Among those headwinds was getting approval to play catch in one of the most environmentally sensitive places on earth. Musgrove and crew waded not through icy waters but the bureaucratic hula hoops to get permission for their pitches.

The result was the fastest pitch to be thrown in Antarctica, with the seal of authenticity from Guinness World Records on the horizon.

Padres pitcher Joe Musgrove and Landis Sims kayak in Antarctica. Photo by Matt Cheok (Cheokolateblog)
Padres pitcher Joe Musgrove and Landis Sims kayak in Antarctica. Photo by Matt Cheok (Cheokolateblog)

But Musgrove’s offering didn’t carry as much weight as Sims’ tickling 43 mph with the first of his two pitches.

“You have to get that to 44 for me, Landis,” Musgrove said, urging his pal to find more velocity.
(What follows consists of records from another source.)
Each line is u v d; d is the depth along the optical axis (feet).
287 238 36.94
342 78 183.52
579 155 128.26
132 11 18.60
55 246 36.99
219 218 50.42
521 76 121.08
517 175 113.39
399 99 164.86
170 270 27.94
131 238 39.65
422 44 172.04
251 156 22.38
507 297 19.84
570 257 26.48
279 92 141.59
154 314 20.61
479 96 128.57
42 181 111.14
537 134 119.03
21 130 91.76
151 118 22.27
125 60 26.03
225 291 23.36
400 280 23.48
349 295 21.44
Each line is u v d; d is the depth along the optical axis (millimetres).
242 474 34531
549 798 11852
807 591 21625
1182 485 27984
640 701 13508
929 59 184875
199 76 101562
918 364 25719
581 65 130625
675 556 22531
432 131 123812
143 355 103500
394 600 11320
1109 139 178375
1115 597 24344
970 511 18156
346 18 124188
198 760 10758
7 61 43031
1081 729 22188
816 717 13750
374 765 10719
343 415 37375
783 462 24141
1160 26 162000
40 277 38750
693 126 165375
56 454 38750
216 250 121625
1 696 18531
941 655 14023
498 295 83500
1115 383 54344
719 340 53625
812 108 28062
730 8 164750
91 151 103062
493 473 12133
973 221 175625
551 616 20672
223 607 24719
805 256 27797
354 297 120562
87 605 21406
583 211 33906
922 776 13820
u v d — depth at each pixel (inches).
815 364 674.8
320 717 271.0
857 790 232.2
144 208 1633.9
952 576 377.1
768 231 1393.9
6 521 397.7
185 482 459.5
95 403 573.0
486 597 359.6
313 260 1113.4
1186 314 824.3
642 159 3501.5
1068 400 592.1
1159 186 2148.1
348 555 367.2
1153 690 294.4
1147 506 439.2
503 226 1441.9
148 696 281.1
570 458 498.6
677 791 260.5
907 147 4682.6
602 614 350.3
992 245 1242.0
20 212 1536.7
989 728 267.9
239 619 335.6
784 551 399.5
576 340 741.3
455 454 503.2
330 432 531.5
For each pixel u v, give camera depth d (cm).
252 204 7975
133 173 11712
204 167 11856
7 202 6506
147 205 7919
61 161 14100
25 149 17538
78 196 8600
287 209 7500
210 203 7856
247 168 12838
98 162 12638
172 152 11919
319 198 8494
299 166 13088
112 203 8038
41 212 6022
Sims followed orders and hit 44, which is Musgrove’s jersey number.

“I’m constantly inspired by Landis Sims and the athletes from CAF who overcome their challenges every day to achieve their goals,” said Musgrove, who returned on Monday. “Antarctica is one of the world’s most remote and extreme destinations. I can’t think of a better place to showcase pushing the limits of what’s possible.”

Musgrove is fresh from an All-Star year and continues to do right to those needing assistance through CAF, which has touched countless athletes in North County and points elsewhere.

Joe Musgrove launched a 86 mph four-seamed fastball to teammate Sean Manaea on Dec. 5 on the icy, remote continent. Photo by Matt Cheok (Cheokolateblog)
Joe Musgrove launched a 86 mph four-seamed fastball to teammate Sean Manaea on Dec. 5 on the icy, remote continent. Musgrove sold the ball and his glove to raise roughly $10,000 for the nonprofit. Photo by Matt Cheok (Cheokolateblog)

Since 1994, CAF has collected nearly $150 million, which has funded more than 40,000 requests for athletes in all 50 states and about 70 countries. Like Musgrove’s heave in Antarctica, the CFA pitch is remembered for its eventual impact.

Want to pitch in as well? Musgrove would approve. Go to challengedathletes.org to donate.

Musgrove got busy filling the CAF coffers in Antarctica, where one of the balls he threw went for $4,500 and the glove he was wearing fetched a similar figure.

That’s $9,000 to put more courageous athletes on cloud nine, and who can resist an offering like that?

“We not only present the athletes with grants, but a lot of times, it’s something more important, and that’s being part of a community,” Fritts said. “A newly injured athlete might be missing an arm, and he sees someone like him. That creates a lifelong friendship.”

Musgrove clicked on various levels by going way out of his way to help others.